• **Task to carry out**:
Should an entry contain an image, omit it and repeat the rest exactly.

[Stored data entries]
* * *
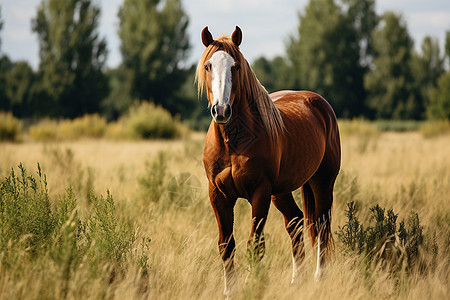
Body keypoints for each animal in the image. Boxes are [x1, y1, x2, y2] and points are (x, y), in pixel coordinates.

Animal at [197, 26, 342, 296]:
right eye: (208, 65)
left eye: (236, 66)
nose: (221, 111)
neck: (233, 141)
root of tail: (319, 103)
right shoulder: (218, 194)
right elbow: (226, 245)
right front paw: (230, 292)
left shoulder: (260, 192)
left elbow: (255, 245)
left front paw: (252, 287)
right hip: (281, 192)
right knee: (296, 223)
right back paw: (297, 280)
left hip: (322, 181)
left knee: (321, 226)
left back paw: (319, 278)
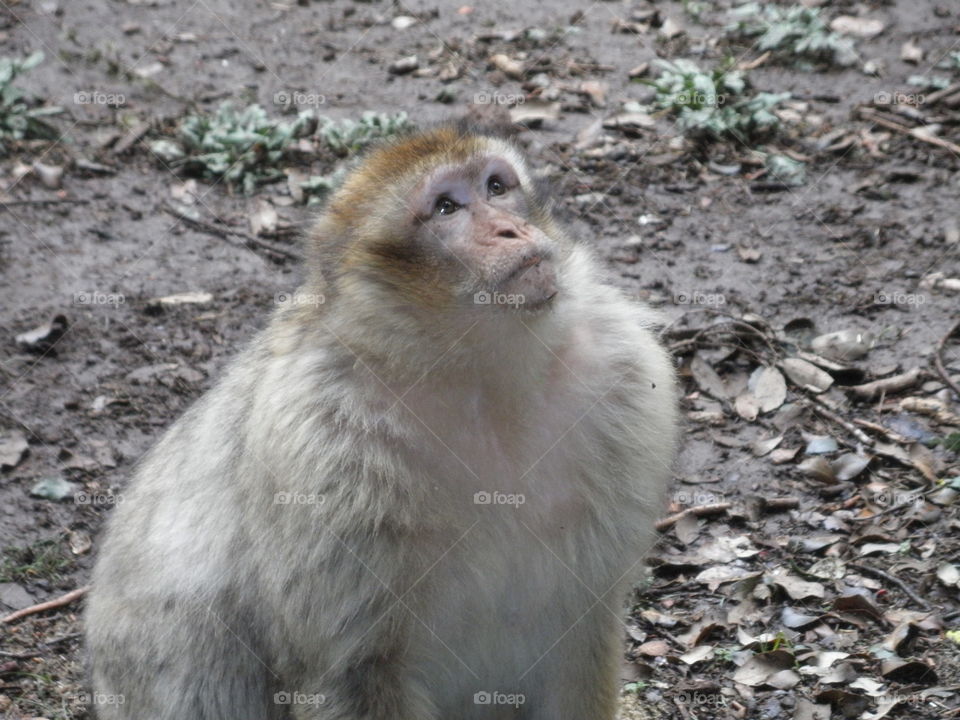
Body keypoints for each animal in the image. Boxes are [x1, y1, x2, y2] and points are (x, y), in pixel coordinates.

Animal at [84, 120, 678, 720]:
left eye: (496, 187)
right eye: (446, 207)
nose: (511, 228)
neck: (477, 375)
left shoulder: (622, 375)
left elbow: (581, 627)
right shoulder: (323, 453)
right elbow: (351, 672)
* * *
• **Answer to this exercise**:
Body keypoints for each animal in the image. Boxes are [x1, y1, x2, y2] and points are (x, y), in pixel coordinates.

Animal at [197, 26, 342, 296]:
right eye: (208, 65)
left eye: (236, 66)
nose: (221, 111)
neck: (233, 141)
root of tail: (319, 103)
right shoulder: (218, 194)
right elbow: (226, 245)
right front paw: (230, 292)
left shoulder: (260, 192)
left elbow: (255, 245)
left front paw: (252, 287)
right hip: (281, 192)
right knee: (296, 223)
right back paw: (297, 280)
left hip: (322, 181)
left knee: (321, 226)
left back paw: (319, 278)
Body keypoints for each animal in the image. Boxes are [x1, y1, x2, y2] and points are (x, y), in pixel coordinates.

Animal at [84, 120, 678, 720]:
left eye: (496, 187)
right eye: (446, 207)
nose: (511, 228)
neck: (477, 375)
left shoulder: (622, 375)
left elbow: (581, 627)
right shoulder: (323, 453)
right elbow: (351, 672)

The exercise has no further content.